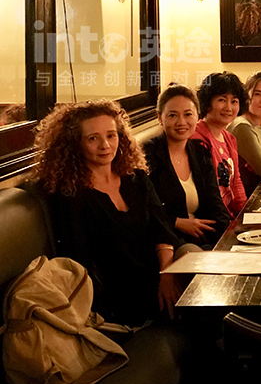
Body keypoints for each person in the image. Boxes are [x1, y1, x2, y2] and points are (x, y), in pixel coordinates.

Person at [31, 99, 181, 325]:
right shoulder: (71, 195)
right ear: (75, 144)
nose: (105, 145)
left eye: (111, 135)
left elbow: (162, 228)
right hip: (117, 296)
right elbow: (81, 260)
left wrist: (167, 274)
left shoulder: (136, 178)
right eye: (93, 138)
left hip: (159, 273)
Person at [144, 85, 229, 250]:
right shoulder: (148, 156)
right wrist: (177, 222)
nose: (181, 122)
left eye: (188, 114)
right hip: (167, 241)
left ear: (197, 116)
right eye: (172, 115)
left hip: (203, 241)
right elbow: (146, 210)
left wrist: (224, 240)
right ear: (160, 117)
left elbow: (215, 203)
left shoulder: (200, 151)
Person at [193, 72, 248, 221]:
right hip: (214, 220)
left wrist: (245, 214)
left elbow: (236, 181)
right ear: (207, 102)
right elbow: (206, 192)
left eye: (234, 101)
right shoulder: (196, 139)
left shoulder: (229, 138)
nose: (228, 107)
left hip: (230, 218)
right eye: (222, 100)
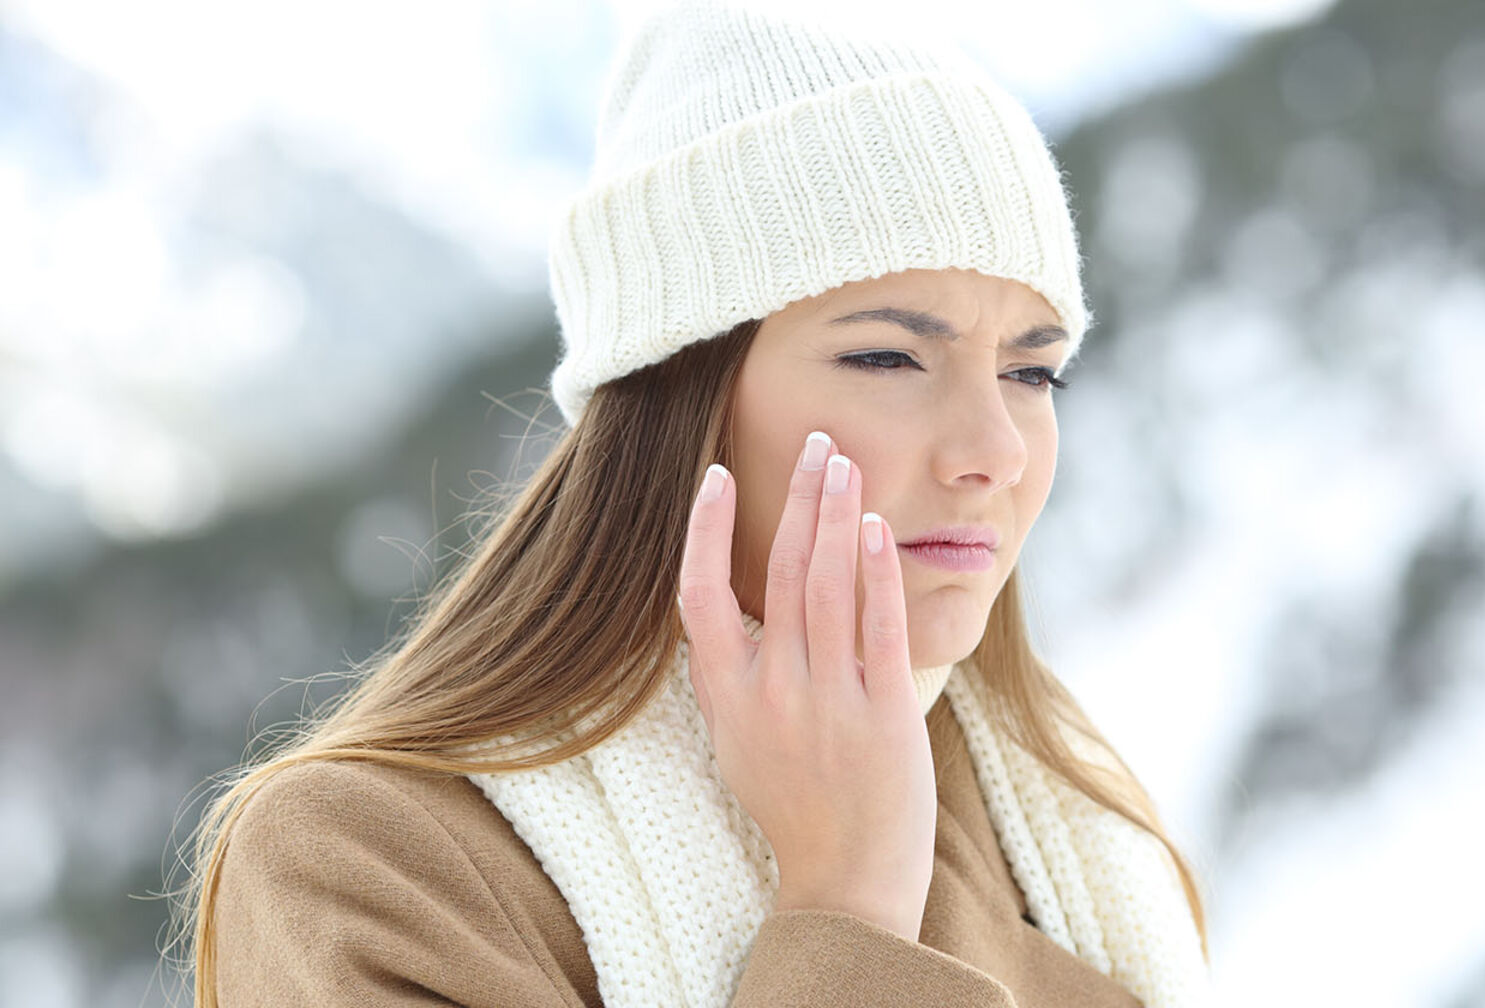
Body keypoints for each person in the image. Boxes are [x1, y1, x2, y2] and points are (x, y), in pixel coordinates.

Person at [177, 1, 1210, 1004]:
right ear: (680, 398)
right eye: (890, 357)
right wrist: (846, 910)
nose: (995, 450)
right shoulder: (372, 870)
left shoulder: (1073, 829)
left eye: (1034, 374)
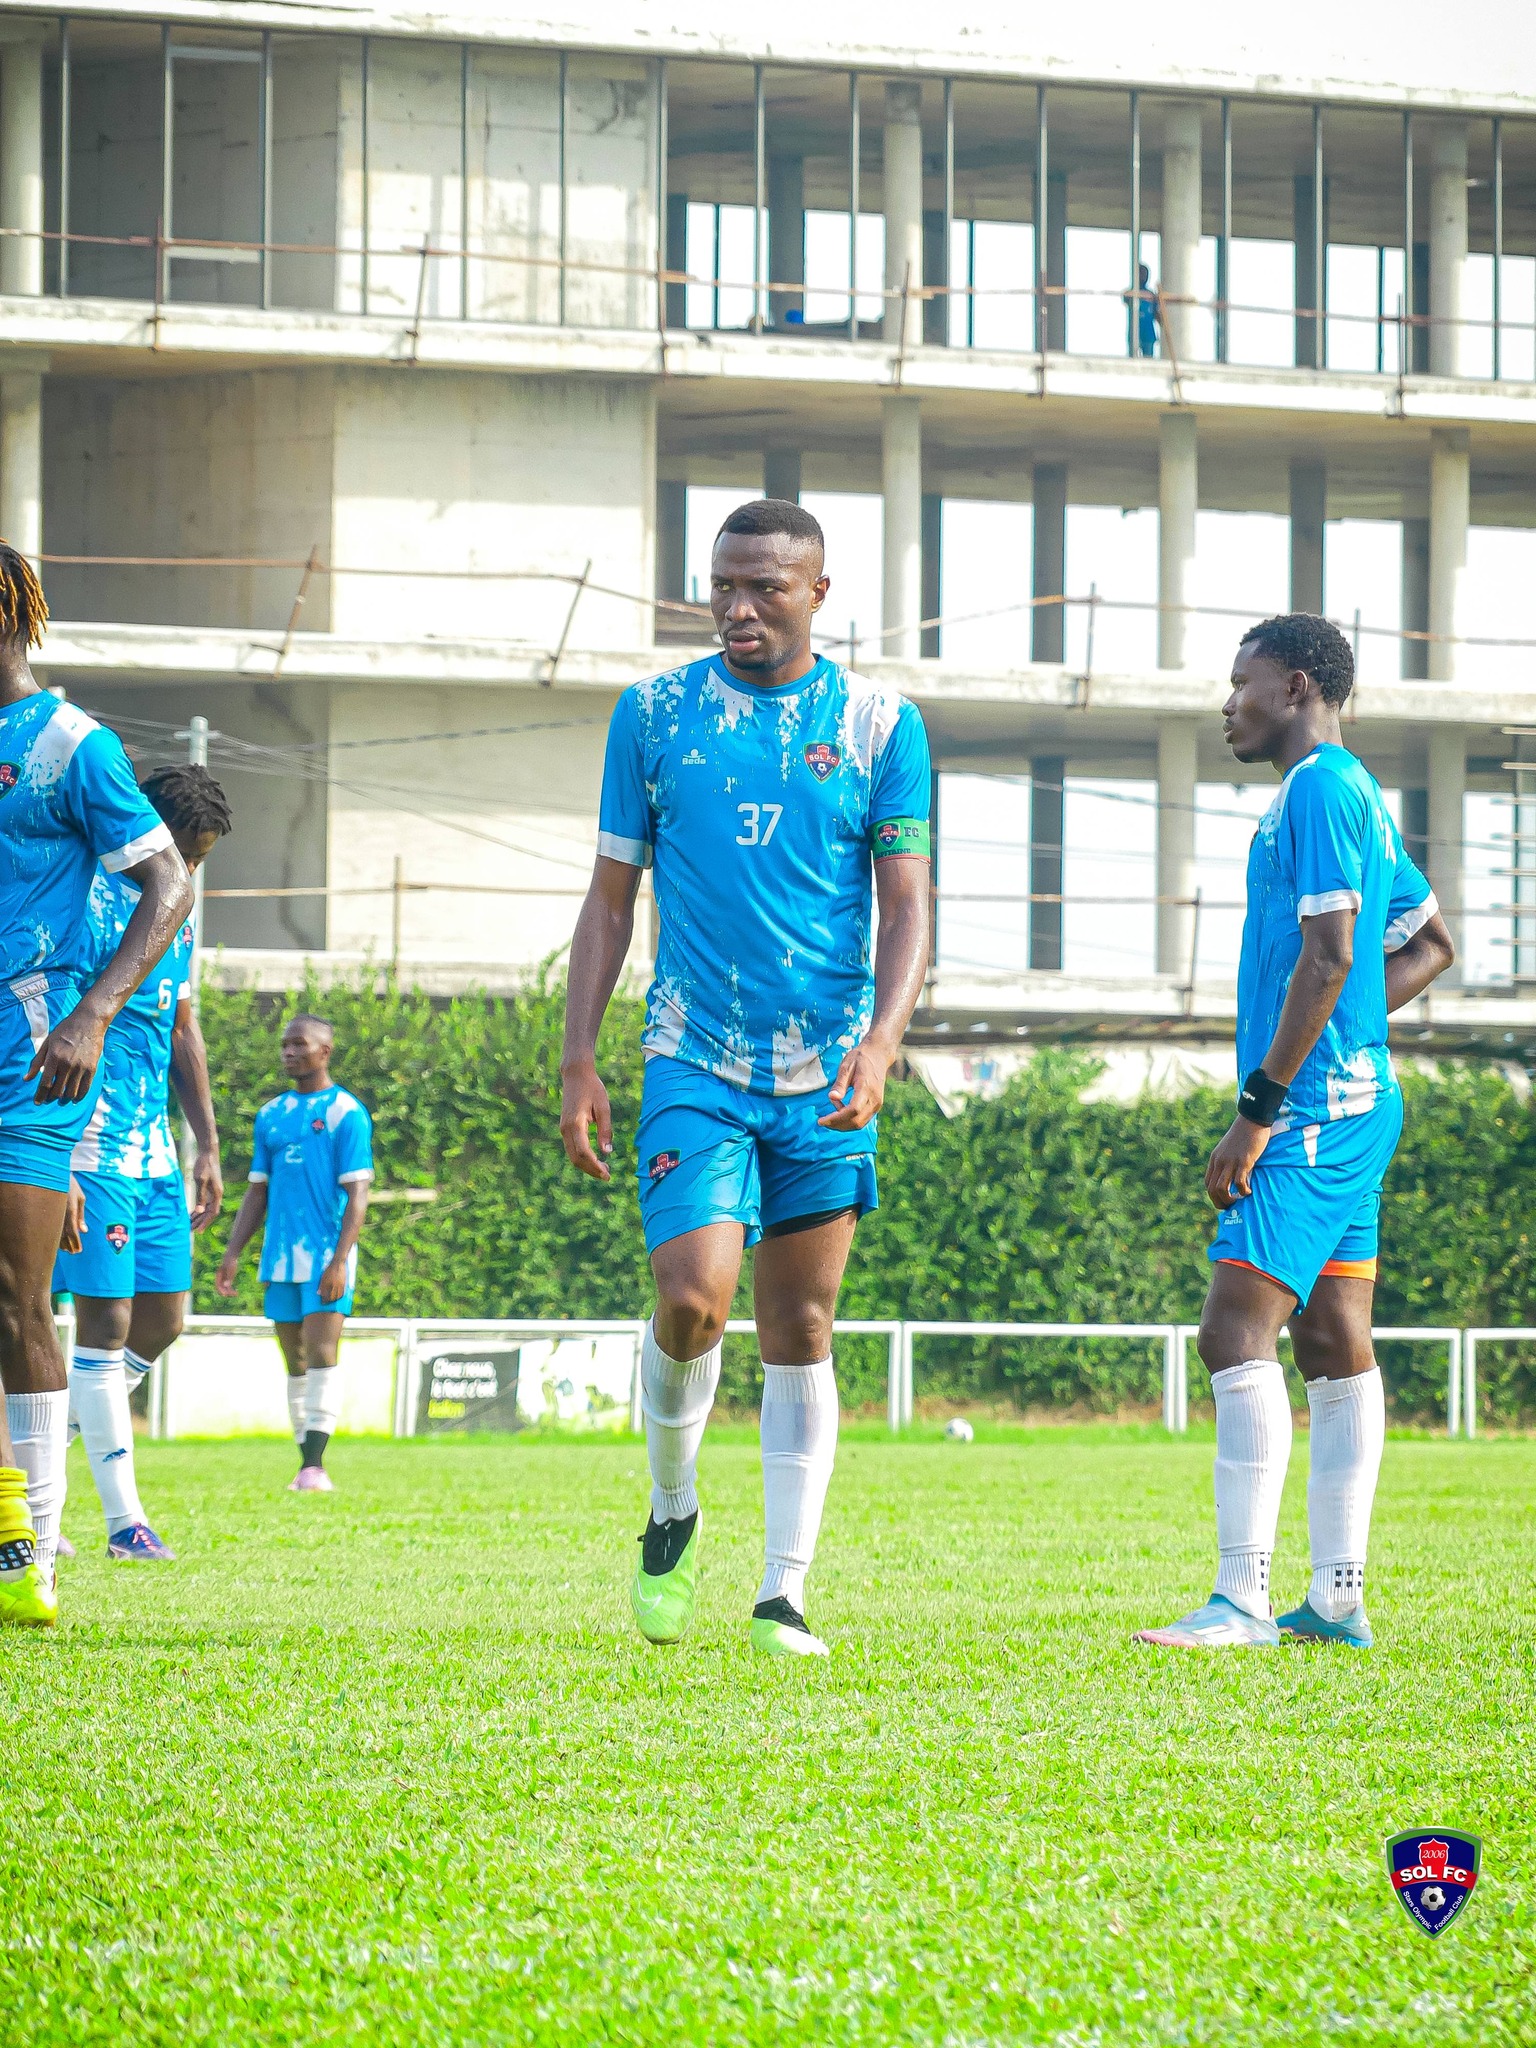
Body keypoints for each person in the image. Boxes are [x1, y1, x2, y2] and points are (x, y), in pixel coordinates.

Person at [560, 498, 932, 1658]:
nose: (737, 607)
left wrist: (882, 1041)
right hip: (693, 1053)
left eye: (765, 587)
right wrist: (578, 1054)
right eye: (722, 584)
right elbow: (610, 899)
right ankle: (672, 1505)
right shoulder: (652, 714)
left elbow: (907, 905)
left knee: (801, 1323)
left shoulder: (880, 723)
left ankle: (783, 1591)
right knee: (692, 1297)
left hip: (826, 1068)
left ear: (818, 592)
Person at [1135, 613, 1455, 1652]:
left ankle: (1239, 1599)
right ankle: (1336, 1599)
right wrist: (1351, 1031)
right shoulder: (1343, 790)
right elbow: (1429, 943)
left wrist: (1258, 1109)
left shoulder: (1320, 787)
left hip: (1315, 1114)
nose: (1228, 702)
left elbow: (1330, 956)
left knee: (1233, 1329)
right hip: (1355, 1100)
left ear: (1299, 686)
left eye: (1244, 682)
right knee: (1329, 1338)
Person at [0, 548, 193, 1625]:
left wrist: (95, 1010)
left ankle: (28, 1550)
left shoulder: (72, 745)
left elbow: (168, 884)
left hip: (28, 1056)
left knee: (17, 1295)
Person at [53, 764, 233, 1560]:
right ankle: (125, 1524)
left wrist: (208, 1145)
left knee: (163, 1319)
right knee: (105, 1324)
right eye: (182, 852)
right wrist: (55, 1154)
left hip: (154, 1151)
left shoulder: (176, 912)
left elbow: (182, 1030)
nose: (187, 869)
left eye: (200, 858)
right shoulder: (84, 904)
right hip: (89, 1145)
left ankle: (48, 1436)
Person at [215, 1015, 373, 1491]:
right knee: (295, 1359)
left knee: (322, 1351)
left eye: (299, 1044)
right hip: (280, 1257)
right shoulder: (271, 1114)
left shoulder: (347, 1112)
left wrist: (340, 1260)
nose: (288, 1052)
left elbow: (358, 1195)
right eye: (284, 1044)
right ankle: (305, 1463)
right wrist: (233, 1252)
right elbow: (257, 1191)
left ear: (325, 1051)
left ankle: (315, 1465)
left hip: (326, 1256)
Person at [1126, 262, 1159, 358]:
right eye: (1141, 274)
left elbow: (1156, 313)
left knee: (1148, 357)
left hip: (1148, 331)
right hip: (1135, 330)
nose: (1144, 277)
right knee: (1132, 357)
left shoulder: (1151, 295)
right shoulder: (1131, 293)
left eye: (1145, 274)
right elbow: (1125, 298)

■ **TASK**:
Starting at the line that contains "right hip: (89, 1145)", copy each line through the last line of the listing, and copy nothing else.

■ **EXPECTED ANSWER**:
right hip: (89, 1145)
left ankle: (48, 1436)
Person at [215, 1015, 373, 1491]:
right knee: (295, 1359)
left knee: (322, 1351)
left eye: (299, 1044)
right hip: (280, 1257)
right shoulder: (271, 1114)
left shoulder: (347, 1112)
left wrist: (340, 1260)
nose: (288, 1052)
left elbow: (358, 1195)
right eye: (284, 1044)
right ankle: (305, 1463)
right wrist: (233, 1252)
right elbow: (257, 1191)
left ear: (325, 1051)
left ankle: (315, 1465)
left hip: (326, 1256)
Person at [1126, 262, 1159, 358]:
right eye: (1141, 274)
left elbow: (1156, 313)
left knee: (1148, 357)
left hip: (1148, 331)
right hip: (1135, 330)
nose: (1144, 277)
right knee: (1132, 357)
left shoulder: (1151, 295)
right shoulder: (1131, 293)
left eye: (1145, 274)
right elbow: (1125, 298)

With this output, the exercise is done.